**What to do**
Which lines of the entries below include "none"? List them all.

**Dataset records**

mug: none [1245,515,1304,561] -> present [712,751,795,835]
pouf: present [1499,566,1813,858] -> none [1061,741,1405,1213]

* * *

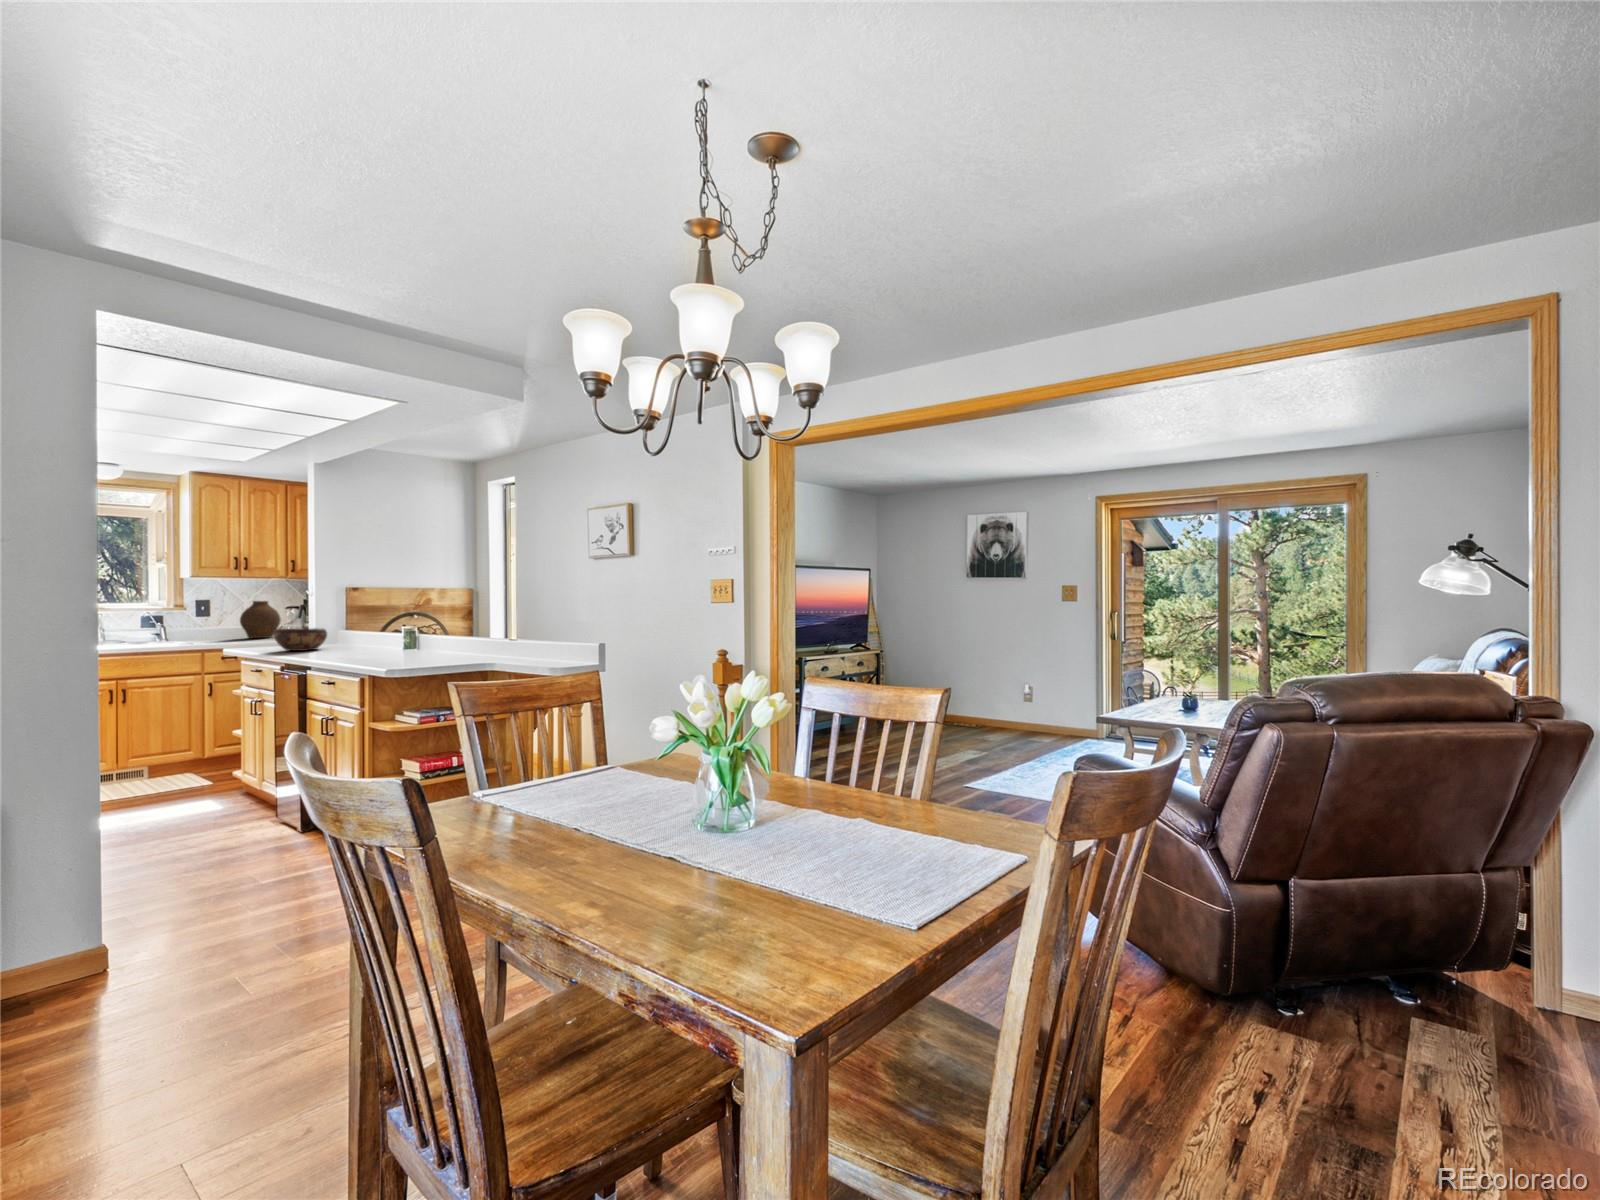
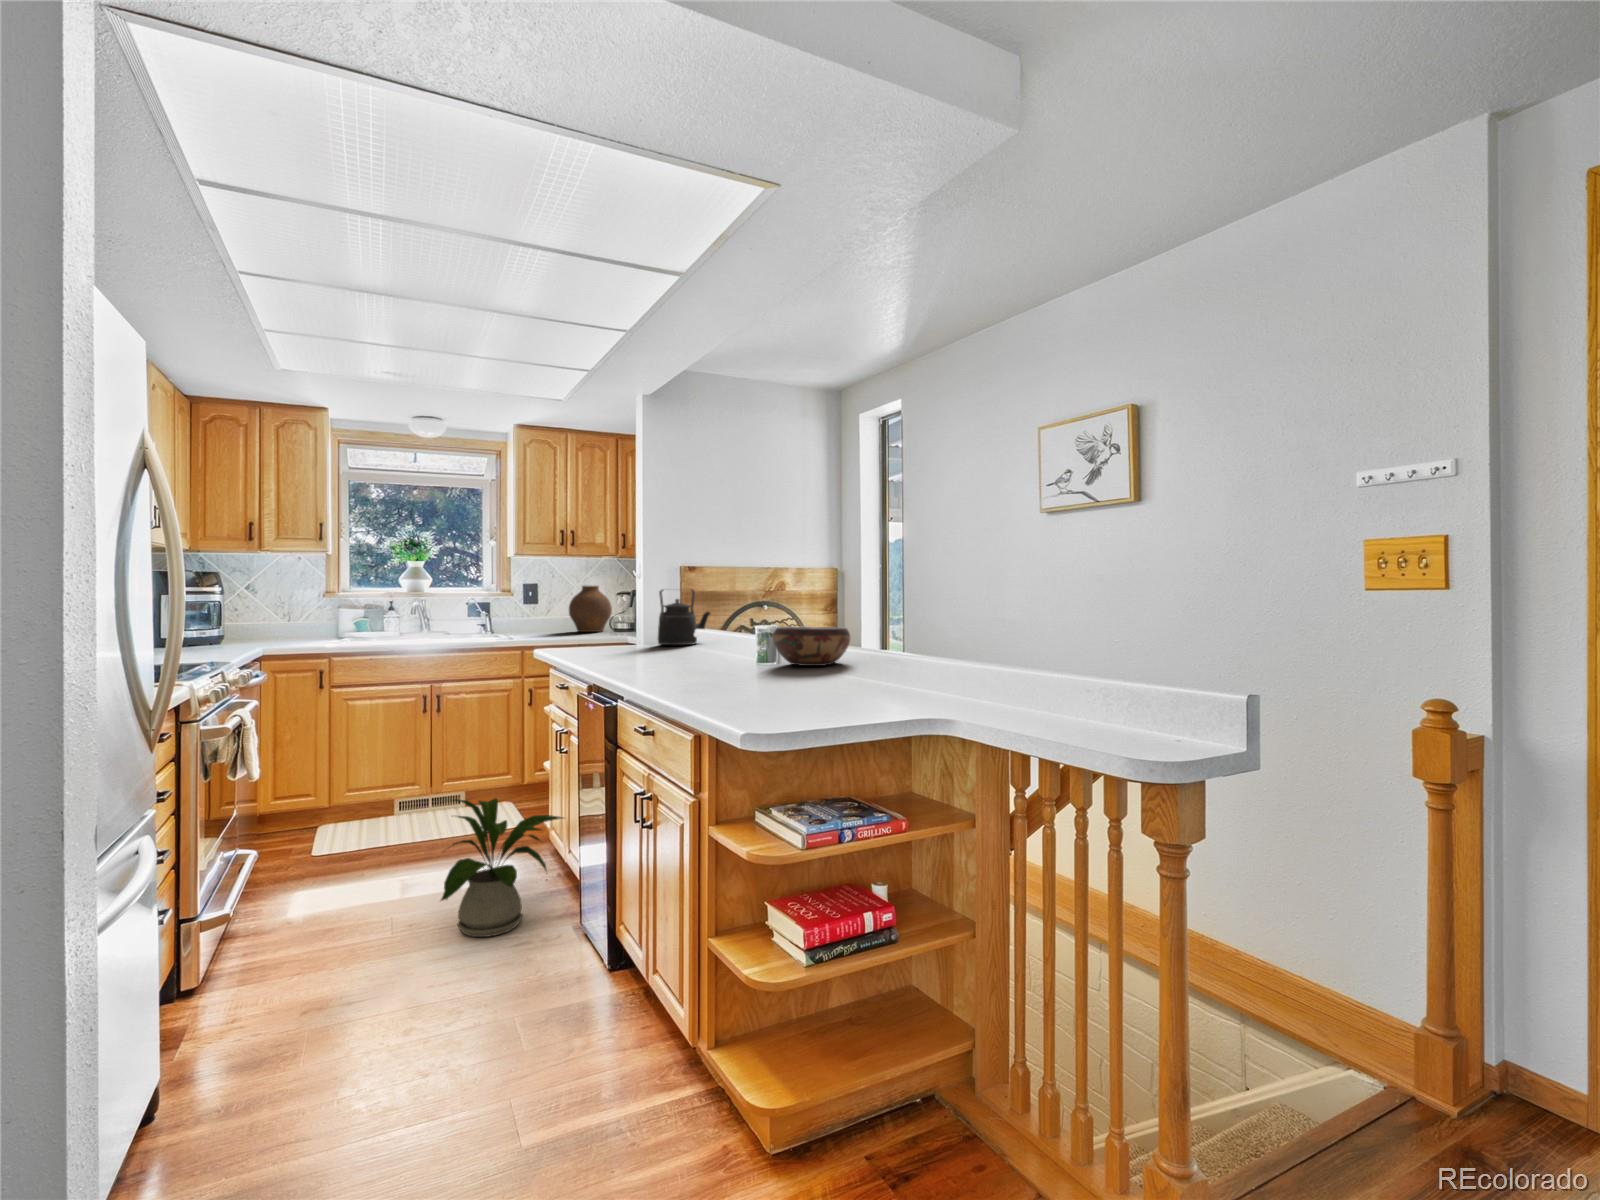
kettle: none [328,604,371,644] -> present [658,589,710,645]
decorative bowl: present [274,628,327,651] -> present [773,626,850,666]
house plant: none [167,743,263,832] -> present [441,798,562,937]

**Expected answer**
mug: none [1245,515,1304,561] -> present [712,751,795,835]
pouf: present [1499,566,1813,858] -> none [1061,741,1405,1213]
kettle: none [328,604,371,644] -> present [658,589,710,645]
house plant: none [167,743,263,832] -> present [441,798,562,937]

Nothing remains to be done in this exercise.